DAS NEUSTE

🚫 Deutsche unerwünscht? Neue Schmierparolen auf Mallorca alarmieren Politik und Anwohner

📰 Neue antideutsche Schmierereien bei Santanyí Im Umland der Gemeinde Santanyí im Südosten Mallorcas sind erneut fremdenfeindliche Parolen aufgetaucht. An mehreren Toren von Privatgrundstücken wurden auf Spanisch verfasste Beschimpfungen entdeckt, darunter der Satz „Raus aus Mallorca, verdammte Deutsche. Wir wollen euch nicht mehr“. Ein örtlicher Stadtrat der Partei Vox verurteilte die Taten scharf. Bereits im vergangenen Jahr hatte es in derselben Gegend ähnliche Vorfälle gegeben.
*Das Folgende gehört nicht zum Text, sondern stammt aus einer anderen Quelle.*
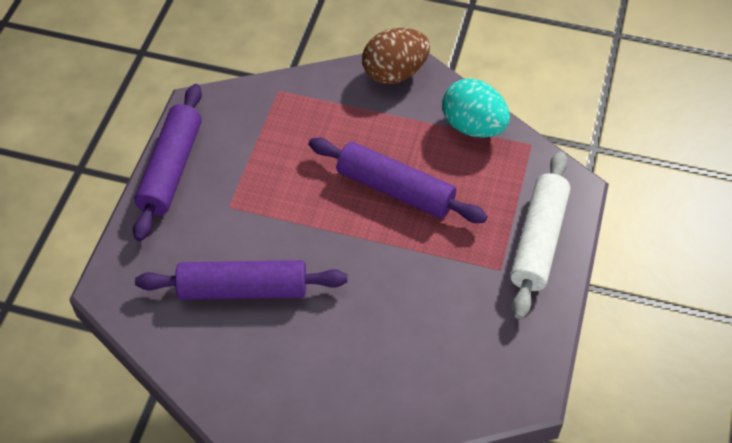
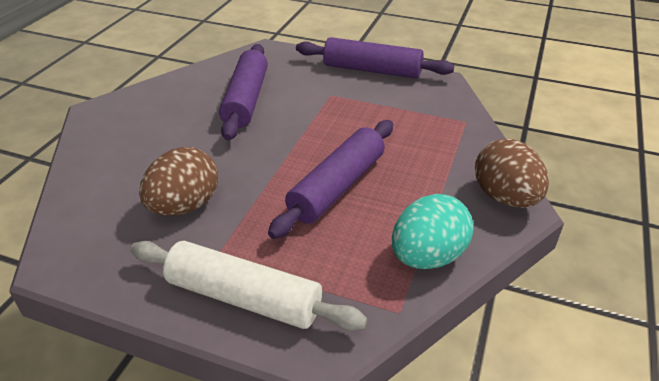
camera: 95 degrees right, 15 degrees down
none -> brown egg [139,147,218,216]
📍 Tatorte und Wortlaut Nach übereinstimmenden Medienberichten fanden sich die Inschriften an Zufahrten von Luxusanwesen im ländlichen Umfeld Santanyís. Sie zielten ausdrücklich auf Deutsche und forderten sie auf, die Insel zu verlassen. Die Wortwahl und der Ort der Anbringung lassen auf gezielten Vandalismus schließen.

🗣️ Politische Reaktionen Lokale Politiker bezeichneten die Aktionen als „absolut inakzeptabel“ und warnten vor einer weiteren Vergiftung des gesellschaftlichen Klimas. Sie mahnten, die Grenzen des zivilisierten Umgangs seien überschritten, wenn Personen aufgrund ihrer Herkunft pauschal diffamiert und Privateigentum beschädigt werde.

🧭 Hintergrund und Spannungen Santanyí gilt seit Jahren als besonders begehrt bei ausländischen Immobilienkäufern, darunter viele Deutsche. Vor diesem Hintergrund wird die Debatte über Massentourismus, steigende Preise und den Erhalt gewachsener Strukturen immer wieder emotional geführt.

🔁 Wiederkehrendes Muster Der Rückblick auf frühere Schmierereien in derselben Gemeinde, die im Sommer 2025 für Aufsehen sorgten, zeigt, dass es sich nicht um einen Einzelfall handelt. Die Vorfälle stoßen regelmäßig Debatten über Grenzüberschreitungen, Vandalismus und fremdenfeindliche Tendenzen an.

⚖️ Recht und Grenzen Fremdenfeindliche Parolen sind keine Meinungsäußerung, sondern ein Angriff auf den Rechtsstaat und das friedliche Zusammenleben. Wer Eigentum beschädigt und Menschen pauschal diffamiert, überschreitet rote Linien.

🛠️ Erforderliche Schritte Nötig sind nun Aufklärung und klare Konsequenzen, flankiert von politischer Sacharbeit zu den strukturellen Problemen der Insel.

  • Zügige Ermittlung der Täter und strafrechtliche Verfolgung.
  • Sichtbare Folgen für Vandalismus und Hetze.
  • Eine eindeutige Botschaft, dass Fragen wie Wohnraummangel und Fehlentwicklungen im Partytourismus politisch gelöst werden müssen.
  • Keine Toleranz für Hassparolen an Privatgrundstücken.

🗨️ Kommentar der Redaktion Diese Schmierereien sind ein Angriff auf Ordnung und Anstand und haben auf Mallorca keinen Platz. Wer Eigentum beschädigt, bekämpft keine Missstände, sondern den Rechtsstaat. Ein konservatives Gemeinwesen duldet keine Kollektivverunglimpfung von Menschen, die hier leben, arbeiten oder als Gäste beitragen. Politik und Behörden müssen schnell und unmissverständlich handeln, statt Vandalismus zu relativieren. Die berechtigten Debatten über Preise, Wohnraum und Tourismus gehören in Parlamente und Behörden, nicht an Tore von Privatgrundstücken.